Luego de enlodarnos por unos diez minutos por el camino que nos condujo al exterior de su vieja pero inmensa casa, entramos al sitio donde por más de 54 años ha elaborado las más coloridas y bien confeccionadas camisas. La puerta inmensa de madera vieja y apolillada fue abierta. En su interior: tres máquinas, dos anaqueles llenos de camisas y una mesa enorme donde descansaban varias tijeras, unas cuantas bolsas de tiza de sastre, una cinta métrica y varios pedazos de tela que estaban listos para ser cosidos.
¡Entre, amiguito…!, me dijo, mientras encendía la luz por medio de dos cables que colgaban de la parte superior del tumbado. Cogió dos sillas de plástico para sentarnos y sin pensarlo inició su historia de artesano. Alcancé a prender la grabadora para recoger todo lo dicho y así se expresó:
“Tenía 15 años cuando todos en mi pueblo se dedicaban a la elaboración de camisas, mi padre era uno de ellos. Luego de asistir a clases y hacer los deberes me ‘clavaba’ en la mesa para hacer los acabados, es decir, cortar con la tijera los pedazos de hilos que quedaban luego de terminar la camisa. Las que fabricaba mi papá eran las más solicitadas por cientos de habitantes de Pasa y de otras ciudades del centro del país como Ambato, Riobamba, Latacunga y Salcedo. Había otros vecinos que también tenían su clientela, pero no se igualaban a los nuestros porque éstos lucían camisas confeccionadas con la mejor tela y los acabados eran de excelente calidad. Mi padre murió y tuve que irme a Ambato a trabajar de obrero en una fábrica de camisas, porque no tuve para nuevamente ‘parar’ el taller. Yo ya tenía 25 años.

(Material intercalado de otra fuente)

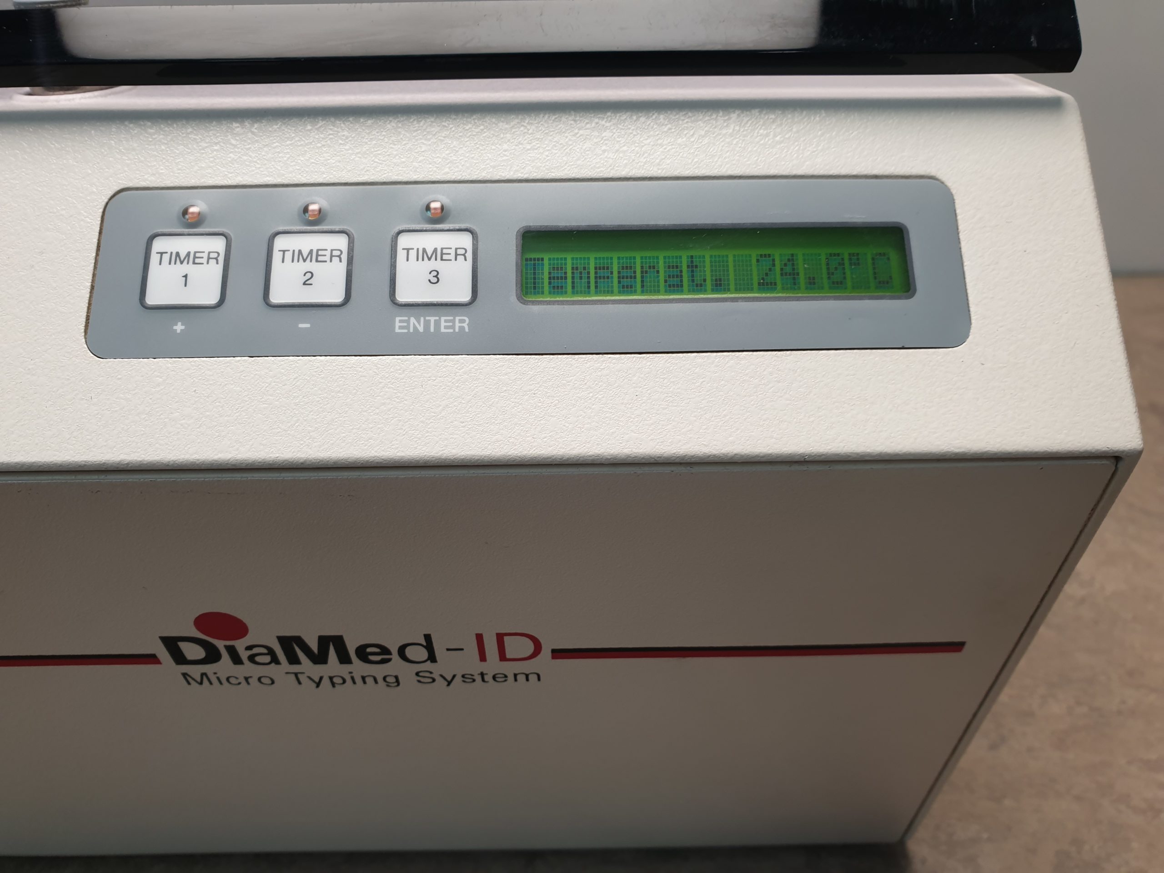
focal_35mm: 26
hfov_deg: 67.3
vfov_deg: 53.1
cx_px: 582
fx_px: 874
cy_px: 436
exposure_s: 1/50
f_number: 2.4
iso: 64
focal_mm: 4.3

Luego de trabajar 23 años en esa empresa, que ya no recuerdo cómo se llamaba y que quebró por mala administración, me puse un local en la misma ciudad pero no me fue bien, los chinos nos fregaron. La gente se dedicó a comprar esa ropa, porque era barata, y la nuestra, que era un tanto más cara, pero bien confeccionada, no la compraban. Instalé con los mismos equipos de mi padre el taller en Pasa, luego de tener un tanto de dinero, y ahora realizo las camisas bajo pedido. Mis hijos: Leonel, Joel, Tania y Mariza, no quieren asumir mi herencia, ellos estudiaron otra profesión. Mi profesión no será cotizada, pero al menos tuve para que ellos puedan estudiar y defenderse en la vida.
Ahora me acompaña mi esposa, Carmela Santos, con la que un día nos unió el padre de la parroquia y que prometió que me amaría en las buenas y en malas. Pues ha cumplido, trabajamos las camisas de ‘cuello alto’, llamadas así porque soy el único que utilizo un buen material, que no le puedo decir, para que el cuello de la camisa siempre esté firme y no se desvanezca. Los clientes que fueron de mi padre aún me compran, así como todos los jóvenes que se visten de ‘frac’ cuando van al altar junto a su futura esposa. Los que quieren vienen a buscarme, porque ya no puedo ofrecer afuera, la edad pesa oiga…. Ahora sirvo para seguir con mis camisas de ‘cuello alto’ y para hacer reír un poco a quienes nos visitan”.